12/22/2008
Midway through reading Calvin Trillin’s eminently enjoyable food book, “Alice, Let’s Eat,” two realizations converged, hitting me like a ton of bricks: I will be in the San Francisco Bay Area this week and Dungeness crabs are in peak season.
Forget Christmas. Forget family. It’s crab season.
And crab season is big business in SF: In Connecticut’s maritime shipping circles, the words ‘Cosco Busan’ trigger serious conversations about legal liability and the criminalization of seafarers, but in the Bay Area, it recalls the panic that ensued last year after 58,000 gallons of spilled bunker oil postponed the opening day of Dungeness season by a few weeks.
Breathe easy, those dark days are behind us and Dungeness is once again being hauled from the Golden Gate.
So, after three days of fantasizing about picking up a couple of crabs for Christmas Eve dinner, then settling in with a six-pack of Anchor Steam and some sourdough (preferably from ACME), I broke down and bought a crab in Norwalk. I couldn’t wait. The impulse was so strong I battled the traffic to Norwalk and the utterly wretched Costco parking lot.

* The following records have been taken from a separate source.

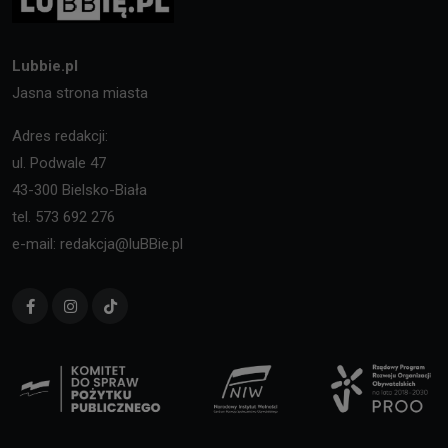
Lubbie.pl
Jasna strona miasta
Adres redakcji:
ul. Podwale 47
43-300 Bielsko-Biała
tel. 573 692 276
e-mail: redakcja@luBBie.pl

Even in Northern California, I wouldn’t be buying live crabs. Regrettably, I probably wouldn’t even be buying San Francisco Bay crabs. The bay and surrounding waters are generally fished out within weeks of opening day.

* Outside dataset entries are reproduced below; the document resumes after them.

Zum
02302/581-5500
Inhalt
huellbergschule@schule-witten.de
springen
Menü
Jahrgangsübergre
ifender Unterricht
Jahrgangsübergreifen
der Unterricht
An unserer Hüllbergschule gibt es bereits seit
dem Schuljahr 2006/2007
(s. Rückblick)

Most of the crab sold in the Bay is taken much farther up the coast or in Oregon or Washington, then boiled and flash frozen. Basically, it’s exactly the same as what you can pickup at Costco in Norwalk for $5.99 per pound.

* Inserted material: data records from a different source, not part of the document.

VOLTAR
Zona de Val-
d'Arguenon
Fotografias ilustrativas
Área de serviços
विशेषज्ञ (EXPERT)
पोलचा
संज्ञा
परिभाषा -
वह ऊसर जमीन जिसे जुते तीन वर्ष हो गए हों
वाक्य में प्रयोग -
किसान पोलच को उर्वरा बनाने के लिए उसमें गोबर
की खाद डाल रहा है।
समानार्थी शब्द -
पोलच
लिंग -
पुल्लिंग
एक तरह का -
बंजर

I’ve seen Dungeness at a few different markets here, but the crabs at “Seafood Showcase” at Costco are superior. Really, the difference is huge. [Plus, the crab is right next to the wicked good Manchego that is about 1/3 the price of similar Spanish cheeses at Stop and Shop]
I prefer to eat my Dungeness with nothing more than drawn butter or cocktail sauce, but I end up with most of the body meat left over for a crab louie (or a crab and avocado omelet). The fact that nobody on the East Coast has heard of a crab louie is an absolute crime, though so is charging $32 for a louie at Scoma’s in San Francisco. [To their defense, it's really a ridiculous mountain of fresh crab over a thin layer of salad]
With my Dungeness urge out of the way – at least temporarily – I can relax and consider the other possibilities for a first Bay Area meal; a double-double from In-N-Out, a Wisconsin Burger from Taylor’s Automatic Refresher, a few $1.25 tacos from the Tacos Jalisco truck…the possibilities are limitless.